The deputies were called to the home on a Sunday morning, hours after the slayings presumably occurred. The baby's mother, Amanda Hendrick, had reported to Majewska's ex-husband that the baby was overdue to return from an overnight visit with the father. That prompted Majewska's ex-husband to call police, Bouchard said.

Oakland County records show that the deaths of the infant and father came 17 days after Gailey's divorce was finalized. Sylvia Majewska filed on behalf of her son for his divorce from Amanda Hendrick Gailey in March, just six months after they had married, records show. Previously, she had tried to have the marriage annulled, the records show.

With the divorce pending, Majewska also filed for a protection order against her son's wife, saying Hendrick was bipolar and had grown increasingly violent, and claiming that she'd kicked her son in the groin and thrown a cell phone at him, according to court records. Yet neighbors told the Free Press last month that they had never seen trouble between the couple.

Oakland County Circuit Judge Lisa Gorcyca granted the order, although Amanda Hendrick denied the allegations. The order was lifted in July, court records show.

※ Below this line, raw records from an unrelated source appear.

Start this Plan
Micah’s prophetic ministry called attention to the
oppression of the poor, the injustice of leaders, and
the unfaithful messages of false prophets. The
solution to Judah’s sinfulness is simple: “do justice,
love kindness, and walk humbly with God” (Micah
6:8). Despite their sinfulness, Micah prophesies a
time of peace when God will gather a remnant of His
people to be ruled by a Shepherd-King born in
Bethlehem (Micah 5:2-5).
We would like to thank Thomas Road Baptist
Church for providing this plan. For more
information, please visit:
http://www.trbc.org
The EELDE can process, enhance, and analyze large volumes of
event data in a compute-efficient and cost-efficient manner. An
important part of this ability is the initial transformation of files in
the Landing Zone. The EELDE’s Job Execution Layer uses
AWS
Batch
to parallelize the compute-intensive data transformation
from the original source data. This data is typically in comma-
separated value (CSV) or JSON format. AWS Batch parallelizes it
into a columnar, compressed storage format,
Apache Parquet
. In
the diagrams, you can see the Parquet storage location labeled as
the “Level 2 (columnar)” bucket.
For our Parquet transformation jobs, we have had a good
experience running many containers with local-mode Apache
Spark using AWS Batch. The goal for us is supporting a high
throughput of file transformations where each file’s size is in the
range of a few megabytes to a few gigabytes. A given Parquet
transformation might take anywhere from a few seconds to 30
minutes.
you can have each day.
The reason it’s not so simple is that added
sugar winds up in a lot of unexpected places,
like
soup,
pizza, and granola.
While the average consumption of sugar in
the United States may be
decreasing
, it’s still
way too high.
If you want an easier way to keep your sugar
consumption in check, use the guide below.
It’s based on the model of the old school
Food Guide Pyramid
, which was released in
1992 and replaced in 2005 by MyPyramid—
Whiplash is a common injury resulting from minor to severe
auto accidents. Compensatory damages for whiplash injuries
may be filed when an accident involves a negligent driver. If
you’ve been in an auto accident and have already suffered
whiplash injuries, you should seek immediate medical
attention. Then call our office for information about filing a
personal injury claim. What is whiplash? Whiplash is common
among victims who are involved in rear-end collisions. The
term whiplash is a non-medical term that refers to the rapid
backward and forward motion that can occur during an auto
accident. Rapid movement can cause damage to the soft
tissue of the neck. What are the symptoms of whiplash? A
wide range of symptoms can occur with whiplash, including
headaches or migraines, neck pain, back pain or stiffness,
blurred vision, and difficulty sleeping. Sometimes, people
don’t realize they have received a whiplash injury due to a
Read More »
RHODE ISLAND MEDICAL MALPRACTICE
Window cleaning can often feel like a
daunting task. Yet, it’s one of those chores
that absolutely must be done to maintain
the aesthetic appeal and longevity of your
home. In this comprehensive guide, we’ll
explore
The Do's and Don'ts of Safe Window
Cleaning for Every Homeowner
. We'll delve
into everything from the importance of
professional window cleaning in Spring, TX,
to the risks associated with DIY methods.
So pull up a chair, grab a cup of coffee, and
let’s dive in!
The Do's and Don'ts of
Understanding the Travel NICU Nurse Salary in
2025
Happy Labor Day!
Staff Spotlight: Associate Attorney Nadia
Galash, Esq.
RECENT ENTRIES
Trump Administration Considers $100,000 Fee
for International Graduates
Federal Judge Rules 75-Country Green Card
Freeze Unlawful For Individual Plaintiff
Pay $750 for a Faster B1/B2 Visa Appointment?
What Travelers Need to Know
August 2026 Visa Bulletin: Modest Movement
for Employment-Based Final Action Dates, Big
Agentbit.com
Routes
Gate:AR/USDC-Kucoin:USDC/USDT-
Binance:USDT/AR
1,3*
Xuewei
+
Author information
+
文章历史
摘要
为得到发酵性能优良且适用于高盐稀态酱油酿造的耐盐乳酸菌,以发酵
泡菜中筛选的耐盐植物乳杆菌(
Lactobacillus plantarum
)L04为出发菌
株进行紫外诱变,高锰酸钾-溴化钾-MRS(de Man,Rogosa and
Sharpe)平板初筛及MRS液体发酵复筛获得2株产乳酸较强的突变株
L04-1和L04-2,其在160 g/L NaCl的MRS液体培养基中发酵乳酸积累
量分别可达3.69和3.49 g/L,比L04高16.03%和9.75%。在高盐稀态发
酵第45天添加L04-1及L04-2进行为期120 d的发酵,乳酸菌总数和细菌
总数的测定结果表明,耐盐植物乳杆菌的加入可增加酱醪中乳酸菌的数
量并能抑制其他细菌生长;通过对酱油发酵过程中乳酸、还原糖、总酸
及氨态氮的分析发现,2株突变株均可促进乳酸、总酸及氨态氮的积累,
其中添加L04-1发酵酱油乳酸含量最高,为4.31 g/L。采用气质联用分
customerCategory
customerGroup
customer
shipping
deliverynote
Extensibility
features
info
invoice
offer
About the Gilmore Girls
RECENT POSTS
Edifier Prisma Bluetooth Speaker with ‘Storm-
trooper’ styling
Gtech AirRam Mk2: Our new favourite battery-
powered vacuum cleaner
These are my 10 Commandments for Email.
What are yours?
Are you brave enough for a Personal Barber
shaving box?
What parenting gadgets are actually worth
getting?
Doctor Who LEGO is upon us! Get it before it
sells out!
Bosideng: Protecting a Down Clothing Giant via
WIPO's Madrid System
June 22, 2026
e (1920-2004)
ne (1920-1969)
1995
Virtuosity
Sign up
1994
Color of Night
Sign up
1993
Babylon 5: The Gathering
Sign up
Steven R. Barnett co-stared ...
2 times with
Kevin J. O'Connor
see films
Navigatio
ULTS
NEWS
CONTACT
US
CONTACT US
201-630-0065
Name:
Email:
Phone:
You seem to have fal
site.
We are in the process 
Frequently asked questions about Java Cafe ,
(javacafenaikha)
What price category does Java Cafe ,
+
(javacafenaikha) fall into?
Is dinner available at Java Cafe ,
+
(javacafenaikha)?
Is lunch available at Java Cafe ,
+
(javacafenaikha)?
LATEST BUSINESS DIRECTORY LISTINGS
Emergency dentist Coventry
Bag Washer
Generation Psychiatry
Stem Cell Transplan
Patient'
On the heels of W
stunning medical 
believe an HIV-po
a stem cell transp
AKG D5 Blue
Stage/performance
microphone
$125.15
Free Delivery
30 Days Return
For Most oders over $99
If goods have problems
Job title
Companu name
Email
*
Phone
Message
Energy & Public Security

DaryneGailey had worked for 15 years as a clerk at the Kroger store in Lake Orion, less than two miles from his house, according to woman at the store who identified herself as an assistant manager but who declined to give her name.

"We all loved Daryne – he had a great big heart," she said.

Gailey was described by friends, neighbors and coworkers as a gentle person and loving father to his baby daughter Charley.

Charley's great uncle, David James of Granville, Ohio, spoke with the Free Press on behalf of the Hendrick family on Monday:

"Amanda and the family are heartbroken but will have no comments until the criminal process is concluded, but would like to thank the public, friends and family for their prayers and support."